» EXCERPT PROVIDED
Rice and Staple Food

Rice has long been the main staple of the traditional Japanese diet. It is not only consumed daily as a staple food but also used to brew sake, a traditional alcoholic drink. Japanese cuisine has developed the art of providing side dishes to complement consumption of the staple food. Table manners were also established in the quest for more refined ways of eating rice and drinking sake at formal ceremonial feasts. The history of the Japanese diet, which is inseparable from rice, started therefore with the introduction of rice cultivation.

Subsistence during the Neolithic period in Japan (known as the Jōmon era, beginning about 12,000 years ago) was provided by hunting and gathering. Agriculture did not reach the Japanese archipelago until the very end of the Neolithic period. Collecting nuts (especially acorns and chestnuts) and hunting game were common activities, and a large variety of marine resources was intensively exploited throughout the period. The Jōmon era, however, ended with a shift from hunting and gathering to sedentary agriculture.

» DATA TO EXAMINE
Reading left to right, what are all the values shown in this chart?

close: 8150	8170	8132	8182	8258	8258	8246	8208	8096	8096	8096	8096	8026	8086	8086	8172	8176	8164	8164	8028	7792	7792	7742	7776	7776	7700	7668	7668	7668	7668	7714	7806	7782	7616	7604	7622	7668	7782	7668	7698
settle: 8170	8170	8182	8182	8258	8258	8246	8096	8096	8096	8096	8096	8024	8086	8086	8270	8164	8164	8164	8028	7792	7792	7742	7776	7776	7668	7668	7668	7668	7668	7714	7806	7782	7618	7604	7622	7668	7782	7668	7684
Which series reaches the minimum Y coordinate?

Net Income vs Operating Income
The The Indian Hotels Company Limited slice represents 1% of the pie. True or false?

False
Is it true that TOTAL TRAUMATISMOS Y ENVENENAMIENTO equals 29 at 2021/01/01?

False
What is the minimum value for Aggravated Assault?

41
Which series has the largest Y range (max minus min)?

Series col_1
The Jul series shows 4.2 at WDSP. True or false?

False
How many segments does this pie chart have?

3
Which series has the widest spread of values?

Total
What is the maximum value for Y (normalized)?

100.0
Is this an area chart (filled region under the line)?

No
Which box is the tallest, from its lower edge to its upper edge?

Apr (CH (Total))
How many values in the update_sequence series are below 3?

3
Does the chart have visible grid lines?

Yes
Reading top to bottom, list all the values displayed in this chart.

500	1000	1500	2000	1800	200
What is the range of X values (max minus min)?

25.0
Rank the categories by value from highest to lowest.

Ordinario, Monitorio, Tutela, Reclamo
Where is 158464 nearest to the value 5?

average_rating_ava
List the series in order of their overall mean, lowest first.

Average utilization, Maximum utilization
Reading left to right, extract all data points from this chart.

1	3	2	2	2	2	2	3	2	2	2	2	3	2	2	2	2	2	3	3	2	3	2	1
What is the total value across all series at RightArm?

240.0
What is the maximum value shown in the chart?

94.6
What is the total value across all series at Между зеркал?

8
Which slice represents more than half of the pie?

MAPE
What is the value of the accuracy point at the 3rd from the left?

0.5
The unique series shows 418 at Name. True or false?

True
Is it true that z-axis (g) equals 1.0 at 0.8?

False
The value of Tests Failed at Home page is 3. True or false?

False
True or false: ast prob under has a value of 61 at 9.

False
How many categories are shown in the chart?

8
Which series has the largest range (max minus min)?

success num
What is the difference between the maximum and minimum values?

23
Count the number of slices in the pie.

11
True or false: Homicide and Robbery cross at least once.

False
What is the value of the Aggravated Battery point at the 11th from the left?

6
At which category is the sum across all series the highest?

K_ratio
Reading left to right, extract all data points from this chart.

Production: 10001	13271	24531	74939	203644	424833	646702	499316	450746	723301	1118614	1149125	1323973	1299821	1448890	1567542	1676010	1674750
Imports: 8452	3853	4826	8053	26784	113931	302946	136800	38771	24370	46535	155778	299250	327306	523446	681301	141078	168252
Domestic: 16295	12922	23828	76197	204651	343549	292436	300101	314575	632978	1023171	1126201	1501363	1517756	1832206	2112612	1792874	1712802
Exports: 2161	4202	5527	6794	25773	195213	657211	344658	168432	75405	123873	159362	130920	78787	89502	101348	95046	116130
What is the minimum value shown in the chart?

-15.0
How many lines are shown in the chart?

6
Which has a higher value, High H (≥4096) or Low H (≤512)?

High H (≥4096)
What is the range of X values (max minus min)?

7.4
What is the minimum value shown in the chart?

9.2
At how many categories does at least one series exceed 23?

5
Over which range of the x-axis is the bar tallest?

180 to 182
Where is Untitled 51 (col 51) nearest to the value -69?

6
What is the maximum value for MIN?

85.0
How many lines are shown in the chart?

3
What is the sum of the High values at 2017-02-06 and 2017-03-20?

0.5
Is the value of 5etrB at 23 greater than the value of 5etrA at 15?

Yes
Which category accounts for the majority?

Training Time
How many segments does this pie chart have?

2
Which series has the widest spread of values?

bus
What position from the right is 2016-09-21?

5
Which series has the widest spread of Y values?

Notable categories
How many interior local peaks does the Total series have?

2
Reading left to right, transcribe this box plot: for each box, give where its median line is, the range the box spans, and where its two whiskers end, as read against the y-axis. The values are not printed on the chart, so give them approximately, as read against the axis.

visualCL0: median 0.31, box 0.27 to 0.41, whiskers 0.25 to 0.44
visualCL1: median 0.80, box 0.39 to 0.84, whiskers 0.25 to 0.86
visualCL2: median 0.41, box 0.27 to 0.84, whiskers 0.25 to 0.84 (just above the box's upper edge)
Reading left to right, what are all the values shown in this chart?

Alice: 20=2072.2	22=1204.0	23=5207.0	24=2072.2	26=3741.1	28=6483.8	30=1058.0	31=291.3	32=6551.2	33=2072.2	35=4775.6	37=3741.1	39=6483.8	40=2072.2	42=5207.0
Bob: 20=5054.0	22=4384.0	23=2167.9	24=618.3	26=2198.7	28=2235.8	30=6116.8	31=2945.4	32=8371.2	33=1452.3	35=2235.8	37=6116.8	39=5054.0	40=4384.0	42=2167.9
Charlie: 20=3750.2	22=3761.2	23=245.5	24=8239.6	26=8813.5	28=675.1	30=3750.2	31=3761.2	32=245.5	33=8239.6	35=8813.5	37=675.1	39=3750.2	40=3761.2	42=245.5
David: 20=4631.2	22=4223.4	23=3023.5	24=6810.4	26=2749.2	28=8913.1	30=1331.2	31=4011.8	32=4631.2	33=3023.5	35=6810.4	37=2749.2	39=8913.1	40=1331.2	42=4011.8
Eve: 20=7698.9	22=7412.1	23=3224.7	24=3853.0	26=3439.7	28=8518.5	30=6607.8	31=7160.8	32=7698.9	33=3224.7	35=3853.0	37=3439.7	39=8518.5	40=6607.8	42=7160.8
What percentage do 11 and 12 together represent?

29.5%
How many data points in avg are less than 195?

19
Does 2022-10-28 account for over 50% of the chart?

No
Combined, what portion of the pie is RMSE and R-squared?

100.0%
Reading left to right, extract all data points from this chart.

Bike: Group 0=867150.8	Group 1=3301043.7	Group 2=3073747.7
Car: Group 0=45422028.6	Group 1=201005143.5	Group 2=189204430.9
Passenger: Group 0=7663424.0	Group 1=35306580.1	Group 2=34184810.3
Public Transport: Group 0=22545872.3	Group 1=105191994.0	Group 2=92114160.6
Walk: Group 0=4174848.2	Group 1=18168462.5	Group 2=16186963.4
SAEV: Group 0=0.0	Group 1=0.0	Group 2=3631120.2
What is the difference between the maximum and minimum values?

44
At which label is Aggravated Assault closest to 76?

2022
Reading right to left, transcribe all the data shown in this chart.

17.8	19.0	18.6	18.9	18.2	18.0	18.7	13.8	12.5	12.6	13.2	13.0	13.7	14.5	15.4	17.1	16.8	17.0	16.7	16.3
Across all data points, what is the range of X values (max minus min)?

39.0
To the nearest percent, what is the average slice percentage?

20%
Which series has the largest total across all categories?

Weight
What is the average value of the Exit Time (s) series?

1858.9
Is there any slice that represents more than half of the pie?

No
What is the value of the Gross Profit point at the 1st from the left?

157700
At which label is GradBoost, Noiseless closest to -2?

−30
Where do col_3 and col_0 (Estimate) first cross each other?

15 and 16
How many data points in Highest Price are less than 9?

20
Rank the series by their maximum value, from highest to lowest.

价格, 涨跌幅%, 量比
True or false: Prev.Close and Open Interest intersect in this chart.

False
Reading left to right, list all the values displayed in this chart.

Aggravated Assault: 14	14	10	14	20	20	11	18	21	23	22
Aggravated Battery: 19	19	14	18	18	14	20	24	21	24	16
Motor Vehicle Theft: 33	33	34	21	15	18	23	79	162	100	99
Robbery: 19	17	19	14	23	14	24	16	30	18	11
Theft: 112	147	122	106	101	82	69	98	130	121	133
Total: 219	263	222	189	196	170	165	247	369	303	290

» APPLY WHAT YOU READ
a) Please reproduce everything in the rice excerpt from "Rice has long" down to "of rice cultivation.".
b) According to the rice excerpt, about how long ago did the Jōmon era begin?
Draw only on the rice excerpt as your source.

» RESPONSES BY ITEM NUMBER
a)
Rice has long been the main staple of the traditional Japanese diet. It is not only consumed daily as a staple food but also used to brew sake, a traditional alcoholic drink. Japanese cuisine has developed the art of providing side dishes to complement consumption of the staple food. Table manners were also established in the quest for more refined ways of eating rice and drinking sake at formal ceremonial feasts. The history of the Japanese diet, which is inseparable from rice, started therefore with the introduction of rice cultivation.

b) About 12,000 years ago.